Problem statement ▸
Copy the entries exactly. Their pictures do not belong in the copy.

Data excerpts ▸
Start of Block

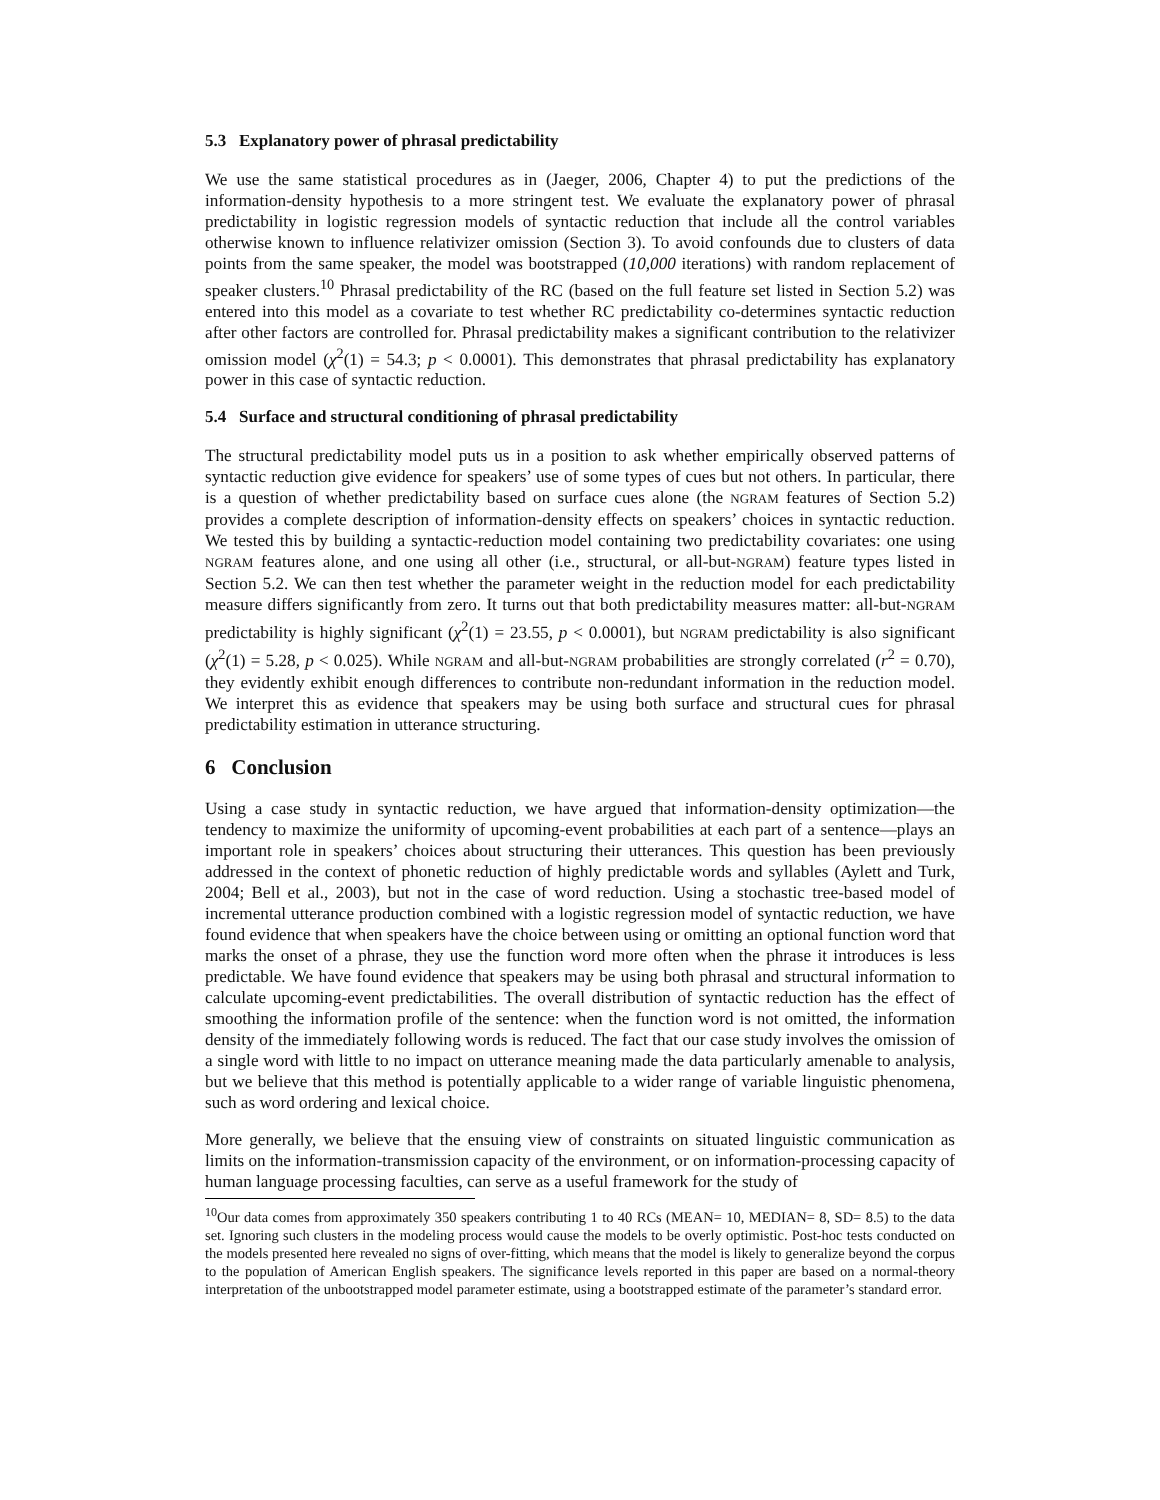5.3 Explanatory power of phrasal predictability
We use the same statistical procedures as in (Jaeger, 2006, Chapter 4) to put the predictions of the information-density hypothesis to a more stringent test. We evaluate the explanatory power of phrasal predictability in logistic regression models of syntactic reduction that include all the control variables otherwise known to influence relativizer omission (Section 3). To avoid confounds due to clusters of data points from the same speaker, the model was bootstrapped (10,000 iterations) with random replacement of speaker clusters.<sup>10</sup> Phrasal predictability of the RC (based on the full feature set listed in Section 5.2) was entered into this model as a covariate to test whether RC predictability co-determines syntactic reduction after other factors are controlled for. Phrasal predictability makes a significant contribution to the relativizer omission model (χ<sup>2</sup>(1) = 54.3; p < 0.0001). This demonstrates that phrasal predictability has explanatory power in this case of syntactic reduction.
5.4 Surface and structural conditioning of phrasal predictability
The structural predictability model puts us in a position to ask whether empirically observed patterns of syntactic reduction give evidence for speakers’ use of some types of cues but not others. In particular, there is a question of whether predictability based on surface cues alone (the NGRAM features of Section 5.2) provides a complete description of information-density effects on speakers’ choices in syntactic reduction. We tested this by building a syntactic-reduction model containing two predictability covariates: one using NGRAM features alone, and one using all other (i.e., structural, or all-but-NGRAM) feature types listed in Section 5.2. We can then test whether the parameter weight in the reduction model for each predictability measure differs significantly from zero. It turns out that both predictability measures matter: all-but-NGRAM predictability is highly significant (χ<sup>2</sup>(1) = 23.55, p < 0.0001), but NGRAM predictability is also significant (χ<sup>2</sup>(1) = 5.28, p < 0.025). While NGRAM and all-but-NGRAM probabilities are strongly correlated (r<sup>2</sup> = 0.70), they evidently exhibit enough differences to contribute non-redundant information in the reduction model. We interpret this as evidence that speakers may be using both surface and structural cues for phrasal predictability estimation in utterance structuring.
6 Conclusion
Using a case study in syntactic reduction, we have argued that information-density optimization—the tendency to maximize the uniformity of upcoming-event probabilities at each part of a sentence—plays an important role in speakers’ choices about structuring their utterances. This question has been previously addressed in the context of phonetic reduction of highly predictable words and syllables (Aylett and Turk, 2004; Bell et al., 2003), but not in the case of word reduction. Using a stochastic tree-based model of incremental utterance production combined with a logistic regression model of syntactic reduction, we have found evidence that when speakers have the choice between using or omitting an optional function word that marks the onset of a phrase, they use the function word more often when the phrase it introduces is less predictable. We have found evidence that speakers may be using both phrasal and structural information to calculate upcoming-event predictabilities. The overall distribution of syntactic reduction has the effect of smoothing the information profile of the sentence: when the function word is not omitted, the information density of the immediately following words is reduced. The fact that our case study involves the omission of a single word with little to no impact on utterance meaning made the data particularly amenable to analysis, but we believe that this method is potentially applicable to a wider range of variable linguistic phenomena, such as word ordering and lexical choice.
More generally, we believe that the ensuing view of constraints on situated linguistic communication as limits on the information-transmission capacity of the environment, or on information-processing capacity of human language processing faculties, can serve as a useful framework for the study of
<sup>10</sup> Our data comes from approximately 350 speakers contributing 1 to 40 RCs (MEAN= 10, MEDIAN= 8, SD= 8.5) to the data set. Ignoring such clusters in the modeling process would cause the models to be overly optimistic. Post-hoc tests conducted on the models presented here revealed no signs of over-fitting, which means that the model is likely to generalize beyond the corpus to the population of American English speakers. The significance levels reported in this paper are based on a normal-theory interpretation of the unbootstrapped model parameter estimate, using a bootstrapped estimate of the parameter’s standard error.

End of Block

Output for this task ▸
5.3 Explanatory power of phrasal predictability
We use the same statistical procedures as in (Jaeger, 2006, Chapter 4) to put the predictions of the information-density hypothesis to a more stringent test. We evaluate the explanatory power of phrasal predictability in logistic regression models of syntactic reduction that include all the control variables otherwise known to influence relativizer omission (Section 3). To avoid confounds due to clusters of data points from the same speaker, the model was bootstrapped (10,000 iterations) with random replacement of speaker clusters.<sup>10</sup> Phrasal predictability of the RC (based on the full feature set listed in Section 5.2) was entered into this model as a covariate to test whether RC predictability co-determines syntactic reduction after other factors are controlled for. Phrasal predictability makes a significant contribution to the relativizer omission model (χ<sup>2</sup>(1) = 54.3; p < 0.0001). This demonstrates that phrasal predictability has explanatory power in this case of syntactic reduction.
5.4 Surface and structural conditioning of phrasal predictability
The structural predictability model puts us in a position to ask whether empirically observed patterns of syntactic reduction give evidence for speakers’ use of some types of cues but not others. In particular, there is a question of whether predictability based on surface cues alone (the NGRAM features of Section 5.2) provides a complete description of information-density effects on speakers’ choices in syntactic reduction. We tested this by building a syntactic-reduction model containing two predictability covariates: one using NGRAM features alone, and one using all other (i.e., structural, or all-but-NGRAM) feature types listed in Section 5.2. We can then test whether the parameter weight in the reduction model for each predictability measure differs significantly from zero. It turns out that both predictability measures matter: all-but-NGRAM predictability is highly significant (χ<sup>2</sup>(1) = 23.55, p < 0.0001), but NGRAM predictability is also significant (χ<sup>2</sup>(1) = 5.28, p < 0.025). While NGRAM and all-but-NGRAM probabilities are strongly correlated (r<sup>2</sup> = 0.70), they evidently exhibit enough differences to contribute non-redundant information in the reduction model. We interpret this as evidence that speakers may be using both surface and structural cues for phrasal predictability estimation in utterance structuring.
6 Conclusion
Using a case study in syntactic reduction, we have argued that information-density optimization—the tendency to maximize the uniformity of upcoming-event probabilities at each part of a sentence—plays an important role in speakers’ choices about structuring their utterances. This question has been previously addressed in the context of phonetic reduction of highly predictable words and syllables (Aylett and Turk, 2004; Bell et al., 2003), but not in the case of word reduction. Using a stochastic tree-based model of incremental utterance production combined with a logistic regression model of syntactic reduction, we have found evidence that when speakers have the choice between using or omitting an optional function word that marks the onset of a phrase, they use the function word more often when the phrase it introduces is less predictable. We have found evidence that speakers may be using both phrasal and structural information to calculate upcoming-event predictabilities. The overall distribution of syntactic reduction has the effect of smoothing the information profile of the sentence: when the function word is not omitted, the information density of the immediately following words is reduced. The fact that our case study involves the omission of a single word with little to no impact on utterance meaning made the data particularly amenable to analysis, but we believe that this method is potentially applicable to a wider range of variable linguistic phenomena, such as word ordering and lexical choice.
More generally, we believe that the ensuing view of constraints on situated linguistic communication as limits on the information-transmission capacity of the environment, or on information-processing capacity of human language processing faculties, can serve as a useful framework for the study of
<sup>10</sup> Our data comes from approximately 350 speakers contributing 1 to 40 RCs (MEAN= 10, MEDIAN= 8, SD= 8.5) to the data set. Ignoring such clusters in the modeling process would cause the models to be overly optimistic. Post-hoc tests conducted on the models presented here revealed no signs of over-fitting, which means that the model is likely to generalize beyond the corpus to the population of American English speakers. The significance levels reported in this paper are based on a normal-theory interpretation of the unbootstrapped model parameter estimate, using a bootstrapped estimate of the parameter’s standard error.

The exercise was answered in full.